Ubuntu (Precise & Trusty tested)
--------------------------------

Installation on Ubuntu Precise or Trusty::

$ sudo apt-get update
$ sudo apt-get install -y python-dev python-pip 'g++' libzmq-dev libevent-dev
$ sudo pip install pip --upgrade
$ sudo pip install ssbench

Fedora 18
---------

Installation on Fedora 18 using its stock Python 2.7 (NOT ACTUALLY TESTED YET)::

$ sudo yum install -y gcc gcc-c++ python-setuptools python-devel python-pip zeromq3-devel python-argparse Cython gevent
$ sudo pip install pip --upgrade
$ sudo pip install ssbench

RHEL 6.6
--------

Installation on RHEL 6.6 using its stock Python 2.6::

$ sudo rpm -Uvh http://mirror.pnl.gov/epel/6/i386/epel-release-6-8.noarch.rpm
$ sudo yum makecache
$ sudo yum install -y gcc gcc-c++ python-setuptools python-devel python-pip zeromq3-devel python-argparse Cython
$ sudo pip install pip --upgrade
$ sudo pip install ssbench

CentOS 6.6
----------

Installation on CentOS 6.6 using its stock Python 2.6::

$ sudo rpm -Uvh http://mirror.pnl.gov/epel/6/i386/epel-release-6-8.noarch.rpm
$ sudo yum makecache
$ sudo yum install -y gcc gcc-c++ python-setuptools python-devel python-pip zeromq3-devel python-argparse Cython
$ sudo pip install pip --upgrade
$ sudo pip install ssbench

OS X
----

On the Mac, I recommend installing `Homebrew`_ and using that to install Python
2.7, `libevent`_, and zeromq. I haven't tested a fresh install in a while, but I had far
less problems with Cython and gevent-zeormq on OS X, probably because the
`Homebrew`_ Python was newer than Ubuntu 12.04's?

.. _`Homebrew`: http://mxcl.github.com/homebrew/

Then you should be able to just ``pip install ssbench``.


How Does It Work?
=================

Scenarios
---------

A "scenario" (sometimes called a "CRUD scenario") is a utf8-encoded JSON file
defining a benchmark run. Specifically, it defines:

- A ``name`` for the scenario (an arbitrary string)

++++

What you need to do -
• a. In the ssbench installation notes, what kind of file is a scenario?
• b. From the ssbench installation notes, write out everything from "On the Mac, I" down to "Does It Work?".
• c. Resume the ssbench installation notes after their last line.

[Extracted records]
++++

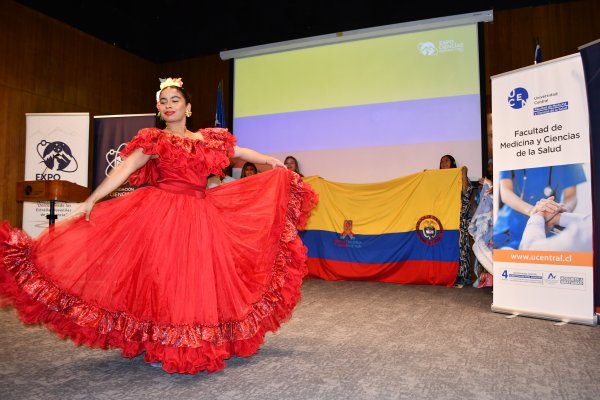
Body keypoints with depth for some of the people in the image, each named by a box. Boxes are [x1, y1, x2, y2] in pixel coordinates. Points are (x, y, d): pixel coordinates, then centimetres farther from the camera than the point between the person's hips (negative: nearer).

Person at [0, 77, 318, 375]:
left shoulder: (207, 138, 12)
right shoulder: (154, 140, 1)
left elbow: (239, 151, 22)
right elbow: (124, 170, -8)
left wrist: (272, 163, 20)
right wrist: (90, 201, -15)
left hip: (200, 215, 4)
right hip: (162, 213, -4)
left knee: (197, 276, 7)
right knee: (162, 272, -2)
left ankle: (197, 344, 22)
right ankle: (159, 345, 14)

++++

Answers to the tasks -
• a. A scenario is a utf8-encoded JSON file that defines a benchmark run.

• b.
On the Mac, I recommend installing `Homebrew`_ and using that to install Python
2.7, `libevent`_, and zeromq. I haven't tested a fresh install in a while, but I had far
less problems with Cython and gevent-zeormq on OS X, probably because the
`Homebrew`_ Python was newer than Ubuntu 12.04's?

.. _`Homebrew`: http://mxcl.github.com/homebrew/

Then you should be able to just ``pip install ssbench``.


How Does It Work?

• c.
- A ``sizes`` list of "object size" classes. Each object size class has a
``name``, a ``size_min`` minimum object size, a ``size_max`` maximum object
size (in bytes), and an
optional ``crud_profile`` for just this size. If ``crud_profile`` is not
given for a size, the top-level ``crud_profile`` will be used. The
``crud_profile`` here is just like the top-level one, an array of 4 numbers
whose relative sizes determine the percent chance of a Create, Read, Update,
or Delete operation. Objects created or updated within an object size
class will have a size (in bytes) chosen at random uniformly between the
minimum and maximum sizes.
- An ``initial_files`` dictionary of initial file-counts per size class. Each
size class can have zero or
more objects uploaded *prior* to the benchmark run itself. The proportion of
initial files also defines the probability distribution of object sizes
during the benchmark run itself. So if a particular object size class is not
included in ``initial_files`` or has a value of 0 in ``initial_files``, then
no objects in that size class will be used during the benchmark run. Each
initial object's name and container is deterministic and, as an optimization,
if an object of the right name is in the right container, it will not be
uploaded again; note that initial objects are not deleted after each
benchmark run, so this can speed up subsequent runs quite a bit.
- An ``operation_count`` of operations to perform during the benchmark run.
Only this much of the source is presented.